On the face of it there is a certain logic in making parking free and perhaps that’s why trade unions, Jeremy Corbyn and now The Daily Mirror are all in favour. After all, it helps make sure that health is free at the point of use. Some consider parking charges to be a tax on the ill.
In 2008, the then health secretary Nicola Sturgeon announced an end to parking fees at the vast majority of hospitals in Scotland. With the exception of three hospital that are tied in to Public Private Initiative (PPI) leasing of their car parks, charges were scrapped at 14 sites where fees had previously applied.
At the time, the ETA predicted free parking would lead to such overcrowding that the sick would no longer be able to get to hospital in the first place.
By 2013, The Sunday Post was reporting on ‘Hospital car parking hell’ in Scotland:
“A Sunday Post probe has revealed there are so few spaces outside some of the country’s biggest infirmaries motorists are resorting to parking in nearby housing estates and shopping centres as they try to seek medical help or visit sick relatives. Others are leaving their cars on double yellow lines, pavements, grass verges, loading bays and even dumping them in disabled spaces. It’s feared the mayhem is costing the NHS millions of pounds to meet the cost of missed appointments.”

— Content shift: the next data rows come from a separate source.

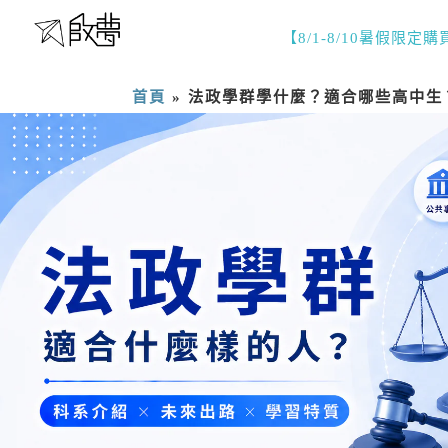
【8/1-8/10暑假限定
首頁
»
法政學群學什麼？適合哪些高中生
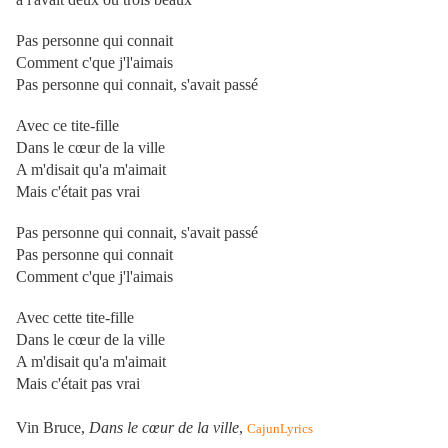
Pas personne qui connait
Comment c'que j'l'aimais
Pas personne qui connait, s'avait passé
Avec ce tite-fille
Dans le cœur de la ville
A m'disait qu'a m'aimait
Mais c'était pas vrai
Pas personne qui connait, s'avait passé
Pas personne qui connait
Comment c'que j'l'aimais
Avec cette tite-fille
Dans le cœur de la ville
A m'disait qu'a m'aimait
Mais c'était pas vrai
Vin Bruce,
Dans le cœur de la ville
,
CajunLyrics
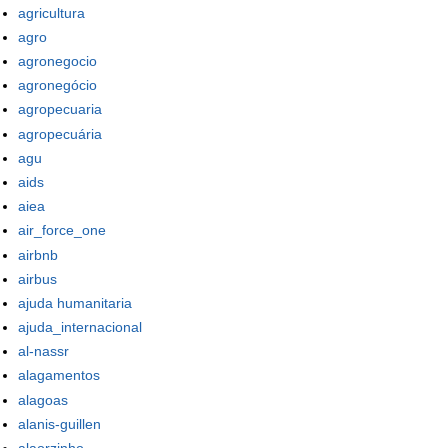
agricultura
agro
agronegocio
agronegócio
agropecuaria
agropecuária
agu
aids
aiea
air_force_one
airbnb
airbus
ajuda humanitaria
ajuda_internacional
al-nassr
alagamentos
alagoas
alanis-guillen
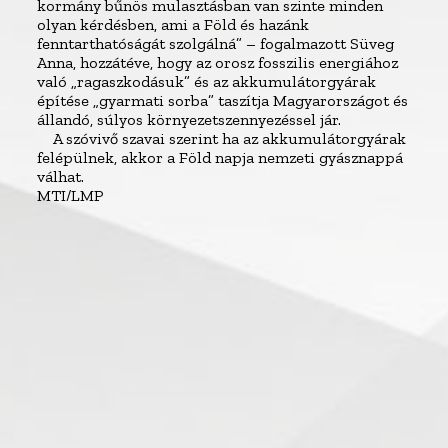
kormány bűnös mulasztásban van szinte minden
olyan kérdésben, ami a Föld és hazánk
fenntarthatóságát szolgálná” – fogalmazott Süveg
Anna, hozzátéve, hogy az orosz fosszilis energiához
való „ragaszkodásuk” és az akkumulátorgyárak
építése „gyarmati sorba” taszítja Magyarországot és
állandó, súlyos környezetszennyezéssel jár.
A szóvivő szavai szerint ha az akkumulátorgyárak
felépülnek, akkor a Föld napja nemzeti gyásznappá
válhat.
MTI/LMP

The cost of missed appointments to one side, in a report in 2015, the Scottish Government admitted the policy had already cost £25m in lost parking revenue – a substantial subsidy that was not matched for other modes of transport such free bus travel to hospital.
| …there are over 500,000 staff at hospitals in England, and about 40,000 inpatient admissions every day
Clearly, travel to hospitals needs to be actively managed. After all, there are over 500,000 staff at hospitals in England, and about 40,000 inpatient admissions every day. That’s a lot of people for which to provide a free resource. Each mode – be it walking, cycling, bus, train, taxi or car – needs to be considered by the hospital as part of a comprehensive plan. The type of traveller is important too – the needs of the staff, patients, suppliers and visitors are different. Some staff are peripatetic, others remain at the hospital all day.
As a general rule, all-day parkers should park further away from the entrance than short-stay parkers. If the parking spaces closest to the entrance are reserved for the consultants it is not the best of signals to send out to the public.
Active management need not be limited to car park time limits or charges. Hospitals occasionally advertise for staff along the best public transport routes to reduce the demand on the car park. However, it is the location of a hospital which is most important. Following the general rule of location that the more people visiting a site per hectare the closer it should be to the town centre, subject to wider considerations, as hospitals have many visitors, they should be as close to the town centre as possible. In recent decades the health service has done the opposite and built hospitals in out of town sites – this policy should be reversed.
Finally, it’s remiss of those with responsibility for parking at hospitals to ignore the fact car culture contributes significantly to the sedentary lifestyles that are putting so many people in hospital in the first place. Public Health England (PHE) reported this summer that 6 million middle-aged Brits walk less than 10 minutes continuously each month at a brisk pace of at least 3mph. Surely, we should be subsiding active modes of travel rather than subsidising car travel.
Unfortunately, the subject appears too politically toxic for us to see any radical change. Little wonder the former Andrew Gilligan, the former London commissioner for cycling, once described parking as ‘the third rail of politics – if you touch it, you die’.